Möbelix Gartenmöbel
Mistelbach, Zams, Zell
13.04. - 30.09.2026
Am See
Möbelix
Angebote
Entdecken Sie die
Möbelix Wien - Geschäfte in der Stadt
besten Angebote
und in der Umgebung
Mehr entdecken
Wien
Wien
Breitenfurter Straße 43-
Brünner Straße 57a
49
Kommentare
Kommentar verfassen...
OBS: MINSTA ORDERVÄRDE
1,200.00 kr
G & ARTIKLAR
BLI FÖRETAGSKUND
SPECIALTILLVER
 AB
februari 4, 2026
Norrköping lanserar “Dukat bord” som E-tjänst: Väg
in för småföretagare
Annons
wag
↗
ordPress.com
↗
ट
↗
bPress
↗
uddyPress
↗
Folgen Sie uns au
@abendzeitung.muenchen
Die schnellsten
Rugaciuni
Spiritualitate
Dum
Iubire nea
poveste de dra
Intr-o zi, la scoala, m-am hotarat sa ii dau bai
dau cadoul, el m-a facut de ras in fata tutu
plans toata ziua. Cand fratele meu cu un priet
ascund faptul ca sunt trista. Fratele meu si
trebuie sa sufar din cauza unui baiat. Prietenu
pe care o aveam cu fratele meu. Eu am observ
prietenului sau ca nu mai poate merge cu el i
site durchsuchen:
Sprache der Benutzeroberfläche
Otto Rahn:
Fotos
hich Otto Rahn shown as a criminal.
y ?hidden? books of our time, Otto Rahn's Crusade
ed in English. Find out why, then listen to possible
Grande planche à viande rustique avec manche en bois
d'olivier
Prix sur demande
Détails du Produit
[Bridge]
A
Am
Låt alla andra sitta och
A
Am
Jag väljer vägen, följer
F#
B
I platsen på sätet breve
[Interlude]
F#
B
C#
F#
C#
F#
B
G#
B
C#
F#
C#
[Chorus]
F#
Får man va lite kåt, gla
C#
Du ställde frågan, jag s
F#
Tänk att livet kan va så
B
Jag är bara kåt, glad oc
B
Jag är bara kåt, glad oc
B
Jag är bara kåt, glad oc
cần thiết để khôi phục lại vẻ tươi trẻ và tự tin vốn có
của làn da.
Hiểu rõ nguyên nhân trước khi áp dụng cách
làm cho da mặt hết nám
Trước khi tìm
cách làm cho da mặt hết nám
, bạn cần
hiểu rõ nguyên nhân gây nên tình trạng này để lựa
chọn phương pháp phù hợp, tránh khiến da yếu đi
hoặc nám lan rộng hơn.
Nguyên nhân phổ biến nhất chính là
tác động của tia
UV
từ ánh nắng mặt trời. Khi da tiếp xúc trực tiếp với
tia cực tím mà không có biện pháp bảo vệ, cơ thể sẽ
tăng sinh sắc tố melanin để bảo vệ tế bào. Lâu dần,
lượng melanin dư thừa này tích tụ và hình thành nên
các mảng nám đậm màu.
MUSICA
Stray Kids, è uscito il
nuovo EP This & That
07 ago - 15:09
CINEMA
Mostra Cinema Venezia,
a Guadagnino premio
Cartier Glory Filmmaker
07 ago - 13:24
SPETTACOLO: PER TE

* _WORK REQUIRED_: Print every line of the listing above, unchanged and in the same order.

* _RESULT_:
Möbelix Gartenmöbel
Mistelbach, Zams, Zell
13.04. - 30.09.2026
Am See
Möbelix
Angebote
Entdecken Sie die
Möbelix Wien - Geschäfte in der Stadt
besten Angebote
und in der Umgebung
Mehr entdecken
Wien
Wien
Breitenfurter Straße 43-
Brünner Straße 57a
49
Kommentare
Kommentar verfassen...
OBS: MINSTA ORDERVÄRDE
1,200.00 kr
G & ARTIKLAR
BLI FÖRETAGSKUND
SPECIALTILLVER
 AB
februari 4, 2026
Norrköping lanserar “Dukat bord” som E-tjänst: Väg
in för småföretagare
Annons
wag
↗
ordPress.com
↗
ट
↗
bPress
↗
uddyPress
↗
Folgen Sie uns au
@abendzeitung.muenchen
Die schnellsten
Rugaciuni
Spiritualitate
Dum
Iubire nea
poveste de dra
Intr-o zi, la scoala, m-am hotarat sa ii dau bai
dau cadoul, el m-a facut de ras in fata tutu
plans toata ziua. Cand fratele meu cu un priet
ascund faptul ca sunt trista. Fratele meu si
trebuie sa sufar din cauza unui baiat. Prietenu
pe care o aveam cu fratele meu. Eu am observ
prietenului sau ca nu mai poate merge cu el i
site durchsuchen:
Sprache der Benutzeroberfläche
Otto Rahn:
Fotos
hich Otto Rahn shown as a criminal.
y ?hidden? books of our time, Otto Rahn's Crusade
ed in English. Find out why, then listen to possible
Grande planche à viande rustique avec manche en bois
d'olivier
Prix sur demande
Détails du Produit
[Bridge]
A
Am
Låt alla andra sitta och
A
Am
Jag väljer vägen, följer
F#
B
I platsen på sätet breve
[Interlude]
F#
B
C#
F#
C#
F#
B
G#
B
C#
F#
C#
[Chorus]
F#
Får man va lite kåt, gla
C#
Du ställde frågan, jag s
F#
Tänk att livet kan va så
B
Jag är bara kåt, glad oc
B
Jag är bara kåt, glad oc
B
Jag är bara kåt, glad oc
cần thiết để khôi phục lại vẻ tươi trẻ và tự tin vốn có
của làn da.
Hiểu rõ nguyên nhân trước khi áp dụng cách
làm cho da mặt hết nám
Trước khi tìm
cách làm cho da mặt hết nám
, bạn cần
hiểu rõ nguyên nhân gây nên tình trạng này để lựa
chọn phương pháp phù hợp, tránh khiến da yếu đi
hoặc nám lan rộng hơn.
Nguyên nhân phổ biến nhất chính là
tác động của tia
UV
từ ánh nắng mặt trời. Khi da tiếp xúc trực tiếp với
tia cực tím mà không có biện pháp bảo vệ, cơ thể sẽ
tăng sinh sắc tố melanin để bảo vệ tế bào. Lâu dần,
lượng melanin dư thừa này tích tụ và hình thành nên
các mảng nám đậm màu.
MUSICA
Stray Kids, è uscito il
nuovo EP This & That
07 ago - 15:09
CINEMA
Mostra Cinema Venezia,
a Guadagnino premio
Cartier Glory Filmmaker
07 ago - 13:24
SPETTACOLO: PER TE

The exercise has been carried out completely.